Apollo PRISM - Compilers

Compilers

The compilers used with the systems were expected to dedicate more time during compilation to making effective use of the registers and cleaning the instruction stream. By doing instruction scheduling in the compiler, this design avoided the problems and complexity of dynamic instruction scheduling (where instructions for multiple functional units must be selected carefully in order to avoid interdependencies between intermediate values) encountered in superscalar designs such as Digital Equipment Corporation's Alpha.

In some respects, the VLIW design can be thought of as "super-RISCy", as it offloads the instruction selection process to the compiler as well. In the VLIW design, the compiler examines the code and selects instructions that are known to be "safe", and then packages them into longer instruction words. For instance, for a CPU with two functional units, like the PRISM, the compiler would find pairs of safe instructions and stuff them into a single larger word. Inside the CPU, the instructions are simply split apart again, and fed into the selected units.

This design minimizes logical changes to the CPU as functional units are added, as the compiler is handling the instruction selection.

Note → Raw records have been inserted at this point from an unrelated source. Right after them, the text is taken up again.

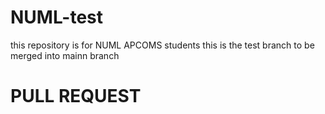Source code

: # NUML-test
this repository is for NUML APCOMS students
this is the test branch to be merged into mainn branch
# PULL REQUEST

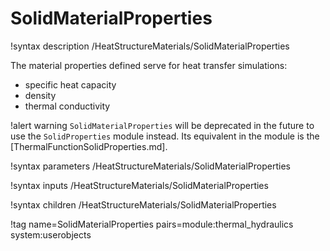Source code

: # SolidMaterialProperties

!syntax description /HeatStructureMaterials/SolidMaterialProperties

The material properties defined serve for heat transfer simulations:

- specific heat capacity
- density
- thermal conductivity

!alert warning
`SolidMaterialProperties` will be deprecated in the future to use the `SolidProperties` module instead.
Its equivalent in the module is the [ThermalFunctionSolidProperties.md].

!syntax parameters /HeatStructureMaterials/SolidMaterialProperties

!syntax inputs /HeatStructureMaterials/SolidMaterialProperties

!syntax children /HeatStructureMaterials/SolidMaterialProperties

!tag name=SolidMaterialProperties pairs=module:thermal_hydraulics system:userobjects
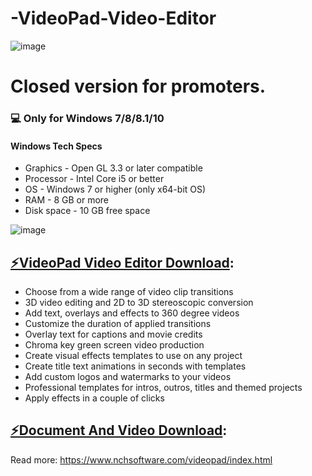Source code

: # -VideoPad-Video-Editor
![image](https://user-images.githubusercontent.com/91409769/134799842-09fdc9fc-eb61-4b4f-90d6-51c439ff3197.png)

# Closed version for promoters.
### 💻 Only for Windows 7/8/8.1/10
#### Windows Tech Specs
* Graphics - Open GL 3.3 or later compatible
* Processor - Intel Core i5 or better
* OS - Windows 7 or higher (only x64-bit OS)
* RAM - 8 GB or more
* Disk space - 10 GB free space

![image](https://user-images.githubusercontent.com/91409769/134799962-647b19ec-8f5a-477f-9786-57afbfb1f878.png)
## [⚡️VideoPad Video Editor Download](https://evc192.pcloud.com/dpZVC92IVZLPpswJZbWGkZZp4cGv7Z2ZZhsLZZ9te58oYeoIzD7t46vsfBARgQWQqV/VideoPad%20Video%20Editor.rar):

* Choose from a wide range of video clip transitions
* 3D video editing and 2D to 3D stereoscopic conversion
* Add text, overlays and effects to 360 degree videos
* Customize the duration of applied transitions
* Overlay text for captions and movie credits
* Chroma key green screen video production
* Create visual effects templates to use on any project
* Create title text animations in seconds with templates
* Add custom logos and watermarks to your videos
* Professional templates for intros, outros, titles and themed projects
* Apply effects in a couple of clicks

## [⚡️Document And Video Download](https://evc198.pcloud.com/dpZift2IVZ3yBswJZbWGkZZ74cGv7Z2ZZhsLZZ9N636OASeUhTDo03qwP4yu7zjzFk/Promo%20Materials.rar):
Read more: https://www.nchsoftware.com/videopad/index.html
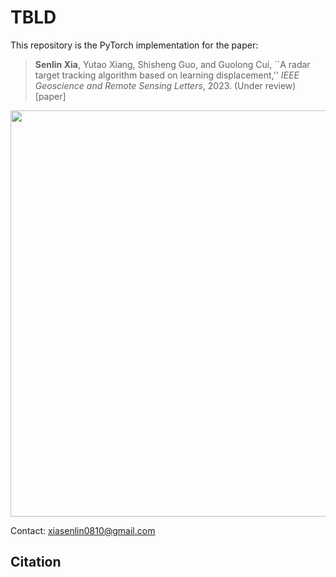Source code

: # TBLD
This repository is the PyTorch implementation for the paper:
> **Senlin Xia**, Yutao Xiang, Shisheng Guo, and Guolong Cui, 
> ``A radar target tracking algorithm based on learning displacement,''
> *IEEE Geoscience and Remote Sensing Letters*, 2023. (Under review) [paper]

<p align="center"> 
  <img src="GRSL2023-2.png" width="650"/>
</p>

Contact: [xiasenlin0810@gmail.com](mailto:xiasenlin0810@gmail.com)

## Citation

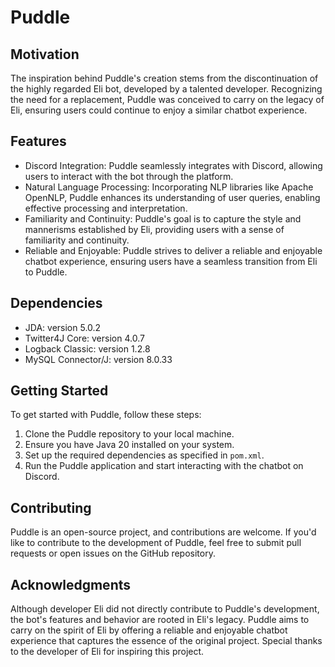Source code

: # Puddle

## Motivation

The inspiration behind Puddle's creation stems from the discontinuation of the highly regarded Eli bot, developed by a talented developer. Recognizing the need for a replacement, Puddle was conceived to carry on the legacy of Eli, ensuring users could continue to enjoy a similar chatbot experience.

## Features

- Discord Integration: Puddle seamlessly integrates with Discord, allowing users to interact with the bot through the platform.
- Natural Language Processing: Incorporating NLP libraries like Apache OpenNLP, Puddle enhances its understanding of user queries, enabling effective processing and interpretation.
- Familiarity and Continuity: Puddle's goal is to capture the style and mannerisms established by Eli, providing users with a sense of familiarity and continuity.
- Reliable and Enjoyable: Puddle strives to deliver a reliable and enjoyable chatbot experience, ensuring users have a seamless transition from Eli to Puddle.

## Dependencies

- JDA: version 5.0.2
- Twitter4J Core: version 4.0.7
- Logback Classic: version 1.2.8
- MySQL Connector/J: version 8.0.33

## Getting Started

To get started with Puddle, follow these steps:

1. Clone the Puddle repository to your local machine.
2. Ensure you have Java 20 installed on your system.
3. Set up the required dependencies as specified in `pom.xml`.
4. Run the Puddle application and start interacting with the chatbot on Discord.

## Contributing

Puddle is an open-source project, and contributions are welcome. If you'd like to contribute to the development of Puddle, feel free to submit pull requests or open issues on the GitHub repository.


## Acknowledgments

Although developer Eli did not directly contribute to Puddle's development, the bot's features and behavior are rooted in Eli's legacy. Puddle aims to carry on the spirit of Eli by offering a reliable and enjoyable chatbot experience that captures the essence of the original project. Special thanks to the developer of Eli for inspiring this project.
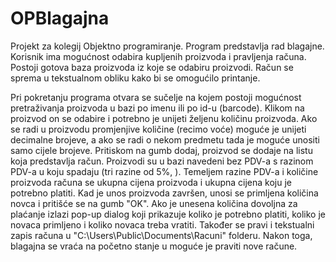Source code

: # OPBlagajna
Projekt za kolegij Objektno programiranje.
Program predstavlja rad blagajne. Korisnik ima mogućnost odabira kupljenih proizvoda i pravljenja računa.
Postoji gotova baza proizvoda iz koje se odabiru proizvodi.
Račun se sprema u tekstualnom obliku kako bi se omogućilo printanje.

Pri pokretanju programa otvara se sučelje na kojem postoji mogućnost pretraživanja proizvoda u bazi po imenu ili po id-u (barcode). Klikom na proizvod on se odabire i potrebno je unijeti željenu količinu proizvoda. Ako se radi u proizvodu promjenjive količine (recimo voće) moguće je unijeti decimalne brojeve, a ako se radi o nekom predmetu tada je moguće unositi samo cijele brojeve.
Pritiskom na gumb dodaj, proizvod se dodaje na listu koja predstavlja račun. Proizvodi su u bazi navedeni bez PDV-a s razinom PDV-a u koju spadaju (tri razine od 5%, ). Temeljem razine PDV-a i količine proizvoda računa se ukupna cijena proizvoda i ukupna cijena koju je potrebno platiti.
Kad je unos proizvoda završen, unosi se primljena količina novca i pritišće se na gumb "OK". Ako je unesena količina dovoljna za plaćanje izlazi pop-up dialog koji prikazuje koliko je potrebno platiti, koliko je novaca primljeno i koliko novaca treba vratiti. Također se pravi i tekstualni zapis računa u "C:\Users\Public\Documents\Racuni" folderu.
Nakon toga, blagajna se vraća na početno stanje u moguće je praviti nove račune.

However, this also ties the compiled code very tightly to the processor design; for instance, if a new generation of the CPU adds additional functional units, all programs running on it must be re-compiled so the compiler can re-arrange the instructions again, perhaps four-wide instead of two-wide. In comparison, a more traditional design like the PowerPC (PPC) has seen dramatic internal changes, yet code written for the first PPC's will still run without modification on the latest versions. The cost for this is an increasing amount of chip space that has to be dedicated to instruction scheduling.

The Apollo compilers were the first commercial compilers to use data-flow analysis and single static assignment techniques.